GREENSBORO — State law says school districts must resume in-person classes on Aug. 17. But Guilford County Schools leaders expect some families, and even teachers, will be unwilling to come back because of their fears of being infected with the COVID-19 virus.
So the district wants to pursue what one school board member said Thursday was an "outside the box" solution.
To that end, the Guilford County Board of Education voted unanimously to approve a recommendation from the superintendent to ask the state for permission to run two virtual academies. One academy would be for kindergarten through fifth grade, the other for sixth through 12th grades.
If formed, they would be staffed by Guilford County Schools teachers and be optional for families.
District leaders can't promise they will be able to open these virtual academies. They're simply trying to have options.
The vote came later in the virtual meeting after board members chose to delay until June 9 a vote on changes to the school calendar. The board said they wanted to make sure staff and students can be heard on the changes, while also stressing that the school district must comply with the state-mandated Aug. 17 start date.
State laws, in place prior to the pandemic, allows school districts to open virtual academies, which offer online rather than in-person instruction.
School administrators pointed to Charlotte-Mecklenburg Schools as an example. And there's no limit on the total number of students per virtual school, they said.
They told board members Thursday there's much about the proposal they haven't figured out — or if it's even realistic to go through the application process prior to school starting in August.
Whitney Oakley, the school system's chief academic officer, said if a significant number of families quit the district in favor of other online schools for their children, the district will lose the per-pupil funding from the state for those students. That, in turn, would likely cause the district to consider school closures and other cuts.
"If we do not have options that keep parents feeling safe, we will then have to consider things to save those dollars," she said.
School administrators said the virtual academies could provide positions for teachers unwilling to return to schools.
"I think it’s a really good idea," board member Darlene Garrett said of the plan.

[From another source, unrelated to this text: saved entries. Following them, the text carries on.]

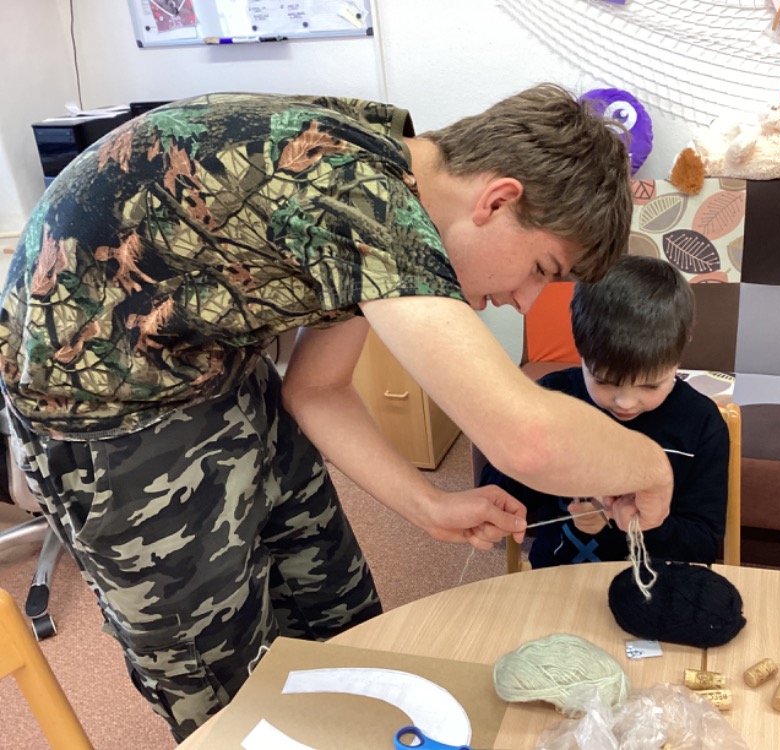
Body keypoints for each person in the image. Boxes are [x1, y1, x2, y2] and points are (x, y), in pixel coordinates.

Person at [0, 85, 675, 739]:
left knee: (335, 606)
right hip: (107, 410)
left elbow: (315, 388)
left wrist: (427, 504)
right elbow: (526, 437)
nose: (526, 301)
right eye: (542, 269)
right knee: (225, 682)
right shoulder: (356, 193)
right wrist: (651, 465)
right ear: (497, 200)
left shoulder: (397, 167)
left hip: (214, 362)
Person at [480, 255, 728, 569]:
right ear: (580, 349)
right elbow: (498, 495)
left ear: (680, 352)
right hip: (559, 577)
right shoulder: (551, 398)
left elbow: (702, 545)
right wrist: (549, 462)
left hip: (658, 582)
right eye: (604, 382)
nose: (626, 403)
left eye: (650, 385)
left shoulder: (701, 423)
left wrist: (639, 523)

While the vote was unanimous, some board members did have concerns.
Board member Anita Sharpe wondered about the quality of instruction the virtual schools could provide.
Pat Tillman, another board member, pointed out that not all families have access to high-speed internet or the flexibility to have a parent at home with their child.
Superintendent Sharon Contreras said if the application is approved, she expects the academies would be permanent.
"I think that education as we know it has changed forever," she said.